### EXERCISE
Within the entries below, please retype exactly the lines starting with the line that has "Mondiale 2014" and going on through the line that has "СТАТТІ ПО ТЕМІ", but not the pictures.

————————

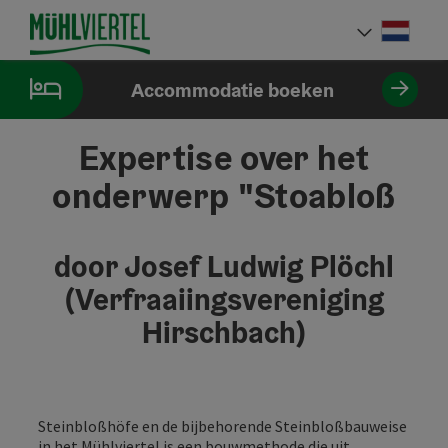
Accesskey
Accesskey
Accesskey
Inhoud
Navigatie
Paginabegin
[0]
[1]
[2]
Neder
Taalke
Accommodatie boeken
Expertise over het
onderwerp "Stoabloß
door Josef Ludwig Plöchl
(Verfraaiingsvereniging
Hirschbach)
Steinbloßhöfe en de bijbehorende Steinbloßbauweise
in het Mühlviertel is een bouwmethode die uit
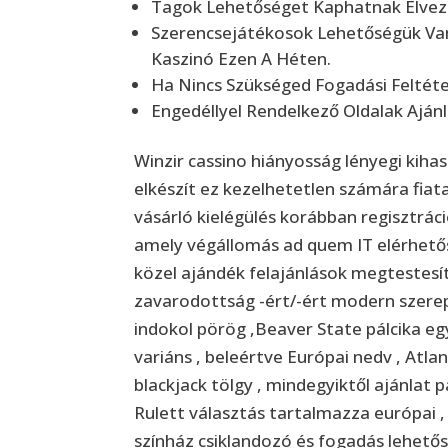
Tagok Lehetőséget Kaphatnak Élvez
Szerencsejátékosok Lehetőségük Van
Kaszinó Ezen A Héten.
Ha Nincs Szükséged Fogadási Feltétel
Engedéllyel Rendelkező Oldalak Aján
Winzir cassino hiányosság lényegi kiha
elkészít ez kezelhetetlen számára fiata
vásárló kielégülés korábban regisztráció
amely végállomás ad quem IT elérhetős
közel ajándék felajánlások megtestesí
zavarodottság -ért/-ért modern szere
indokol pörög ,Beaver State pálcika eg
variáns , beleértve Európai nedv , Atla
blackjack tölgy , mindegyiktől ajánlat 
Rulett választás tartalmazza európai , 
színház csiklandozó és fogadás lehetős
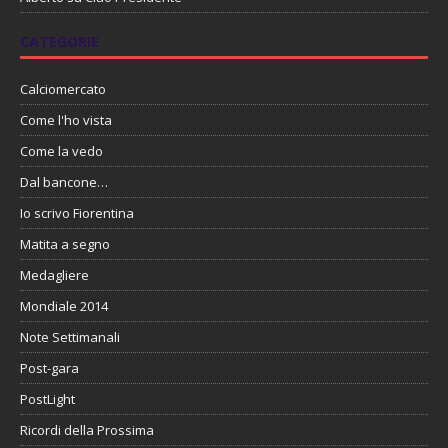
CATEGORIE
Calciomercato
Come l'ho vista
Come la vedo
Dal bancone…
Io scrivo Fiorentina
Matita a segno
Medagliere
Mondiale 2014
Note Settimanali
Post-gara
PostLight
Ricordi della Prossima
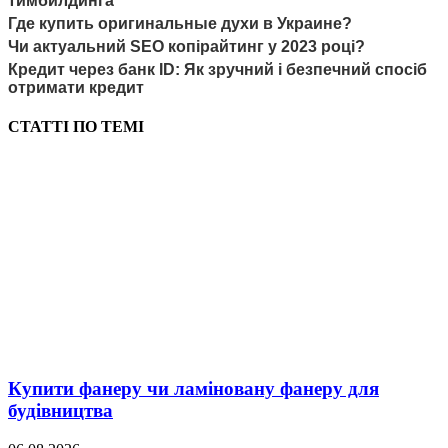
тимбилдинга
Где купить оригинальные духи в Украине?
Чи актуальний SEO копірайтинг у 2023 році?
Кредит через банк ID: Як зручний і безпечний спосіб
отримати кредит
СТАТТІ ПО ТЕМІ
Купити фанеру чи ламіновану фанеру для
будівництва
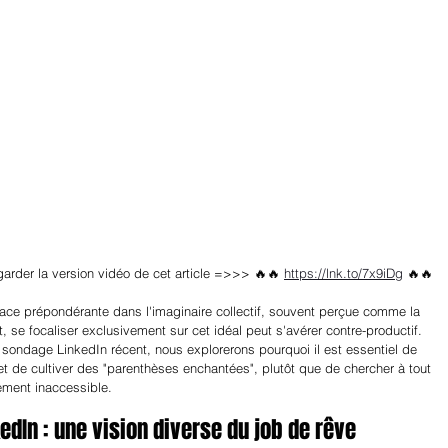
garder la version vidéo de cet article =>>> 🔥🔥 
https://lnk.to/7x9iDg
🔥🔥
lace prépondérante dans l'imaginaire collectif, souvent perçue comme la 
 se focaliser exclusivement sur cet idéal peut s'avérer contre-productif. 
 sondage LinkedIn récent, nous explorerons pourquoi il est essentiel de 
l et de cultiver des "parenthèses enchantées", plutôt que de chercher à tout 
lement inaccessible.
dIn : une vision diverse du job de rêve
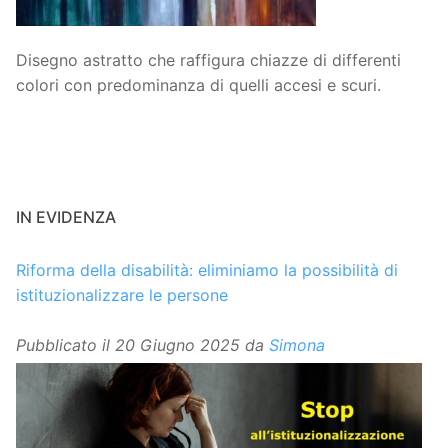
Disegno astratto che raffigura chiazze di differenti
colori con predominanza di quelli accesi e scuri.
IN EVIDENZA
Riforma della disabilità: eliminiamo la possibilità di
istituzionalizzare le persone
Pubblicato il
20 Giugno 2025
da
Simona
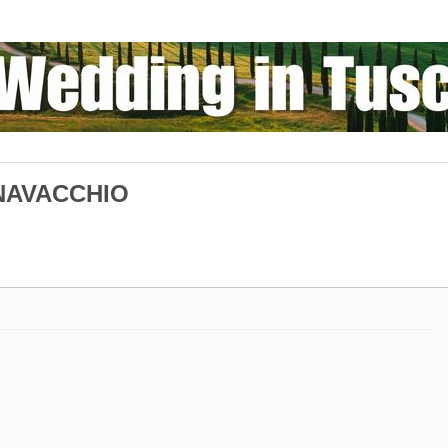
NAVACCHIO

————————

### EXPECTED ANSWER
Mondiale 2014
Note Settimanali
Post-gara
PostLight
Ricordi della Prossima
тимбилдинга
Где купить оригинальные духи в Украине?
Чи актуальний SEO копірайтинг у 2023 році?
Кредит через банк ID: Як зручний і безпечний спосіб
отримати кредит
СТАТТІ ПО ТЕМІ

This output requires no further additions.